I SEE that one of the mediocrities who serves in Johnson’s UK Cabinet attempted, in an interview, to defend Johnson over the latter’s behaviour when shown a photograph of a boy lying on the floor of a hospital in England. He described Johnson’s reaction as “natural.” As ever, he was not pressed on this bizarre statement. In the world inhabited by most people, it is not natural for someone to do as Johnson did, namely to take the phone off the reporter and put it away in his own pocket. Indeed, most people would call that theft.

Gavin Brown
Linlithgow

YOU ask whether a surprise result may happen in Edinburgh South (Seat by Seat, December 10). I live here. And Ian Murray has been a great MP. Hard-working and a credit to us.

However, I have voted this time for my children’s future. I have voted for independence. I have voted SNP. Ian is out of step. He needs to realise this. His faith in Westminster will not deliver the Scotland I desire.

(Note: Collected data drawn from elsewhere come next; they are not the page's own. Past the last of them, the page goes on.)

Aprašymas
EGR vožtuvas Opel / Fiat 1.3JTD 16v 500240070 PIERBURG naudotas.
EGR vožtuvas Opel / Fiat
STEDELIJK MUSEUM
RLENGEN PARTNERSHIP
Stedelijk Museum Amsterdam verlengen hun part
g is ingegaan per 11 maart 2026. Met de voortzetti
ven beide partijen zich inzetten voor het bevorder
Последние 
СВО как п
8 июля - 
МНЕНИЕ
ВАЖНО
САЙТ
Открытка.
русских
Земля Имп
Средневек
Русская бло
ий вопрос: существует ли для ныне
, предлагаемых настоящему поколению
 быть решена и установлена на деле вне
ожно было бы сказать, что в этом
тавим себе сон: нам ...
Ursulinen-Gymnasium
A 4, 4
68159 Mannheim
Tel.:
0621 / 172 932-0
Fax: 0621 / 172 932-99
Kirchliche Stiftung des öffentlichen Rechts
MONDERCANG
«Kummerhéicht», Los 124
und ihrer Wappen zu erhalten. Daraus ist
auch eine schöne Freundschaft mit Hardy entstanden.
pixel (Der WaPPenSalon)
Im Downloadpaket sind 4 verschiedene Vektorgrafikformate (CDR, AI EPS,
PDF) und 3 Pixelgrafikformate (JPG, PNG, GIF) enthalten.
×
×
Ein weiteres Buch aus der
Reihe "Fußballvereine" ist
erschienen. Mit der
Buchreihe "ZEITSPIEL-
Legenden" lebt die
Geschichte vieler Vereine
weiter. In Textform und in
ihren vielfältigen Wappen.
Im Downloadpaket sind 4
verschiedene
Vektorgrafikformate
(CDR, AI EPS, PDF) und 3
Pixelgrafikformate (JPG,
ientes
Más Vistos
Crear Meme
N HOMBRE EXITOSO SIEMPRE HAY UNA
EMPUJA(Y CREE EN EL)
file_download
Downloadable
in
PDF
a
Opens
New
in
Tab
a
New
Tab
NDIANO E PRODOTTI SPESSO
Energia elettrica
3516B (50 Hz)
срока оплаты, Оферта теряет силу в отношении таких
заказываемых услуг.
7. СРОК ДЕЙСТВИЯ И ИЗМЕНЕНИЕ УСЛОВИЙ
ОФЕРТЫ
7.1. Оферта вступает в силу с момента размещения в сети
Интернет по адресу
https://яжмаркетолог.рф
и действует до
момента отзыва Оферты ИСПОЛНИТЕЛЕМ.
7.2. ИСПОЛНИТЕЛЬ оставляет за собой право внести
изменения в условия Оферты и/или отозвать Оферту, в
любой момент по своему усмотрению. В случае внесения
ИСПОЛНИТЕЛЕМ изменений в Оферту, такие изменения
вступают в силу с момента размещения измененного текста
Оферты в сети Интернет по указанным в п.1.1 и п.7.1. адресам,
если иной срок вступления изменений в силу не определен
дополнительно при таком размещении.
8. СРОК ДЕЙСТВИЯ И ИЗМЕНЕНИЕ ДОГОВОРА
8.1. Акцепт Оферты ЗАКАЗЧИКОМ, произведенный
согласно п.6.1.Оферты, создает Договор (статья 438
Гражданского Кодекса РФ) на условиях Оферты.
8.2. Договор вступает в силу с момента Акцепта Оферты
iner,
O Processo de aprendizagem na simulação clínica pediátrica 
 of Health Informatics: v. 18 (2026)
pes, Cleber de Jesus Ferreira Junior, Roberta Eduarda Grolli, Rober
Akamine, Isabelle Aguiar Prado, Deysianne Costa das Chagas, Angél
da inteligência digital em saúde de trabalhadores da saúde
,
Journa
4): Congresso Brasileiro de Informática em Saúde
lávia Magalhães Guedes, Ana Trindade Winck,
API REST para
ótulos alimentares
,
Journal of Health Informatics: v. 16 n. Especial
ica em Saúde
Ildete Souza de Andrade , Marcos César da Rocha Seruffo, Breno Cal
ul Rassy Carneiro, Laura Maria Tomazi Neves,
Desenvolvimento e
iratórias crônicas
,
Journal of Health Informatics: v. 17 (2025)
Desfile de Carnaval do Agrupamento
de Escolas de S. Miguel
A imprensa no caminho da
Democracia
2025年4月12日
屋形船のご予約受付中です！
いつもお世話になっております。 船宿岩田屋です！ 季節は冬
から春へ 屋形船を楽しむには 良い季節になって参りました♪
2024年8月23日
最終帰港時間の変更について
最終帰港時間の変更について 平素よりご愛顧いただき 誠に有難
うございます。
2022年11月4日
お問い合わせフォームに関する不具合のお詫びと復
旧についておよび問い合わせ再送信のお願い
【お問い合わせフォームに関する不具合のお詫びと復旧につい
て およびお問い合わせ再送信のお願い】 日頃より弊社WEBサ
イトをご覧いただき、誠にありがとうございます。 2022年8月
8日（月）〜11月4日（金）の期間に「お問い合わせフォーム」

We need to mature as a country and take control of our own future.

Jim Taylor
Edinburgh

I’M worried and anxious about today. I hope the SNP do well. I hope Labour do well in England. I hope Plaid Cymru do well in Wales. But most of all I hope Boris doesn’t get a majority as predicted in the media. I also so wish the election was for independence and not about Westminster.

Robin Maclean
Fort Augustus

I NOTE with amusement the FM’s message “LOCK BORIS OUT”. It really should read LOCK BORIS UP!

Why anyone should vote for his party is beyond me. For many years now his party have cut budgets for the police, education, NHS, councils, defence etc etc. It beggars belief that they could get a solitary vote at all. Instead, all that the Tory Westminster promises is that the country falls headlong into a disastrous Brexit of 25 -30% unemployment.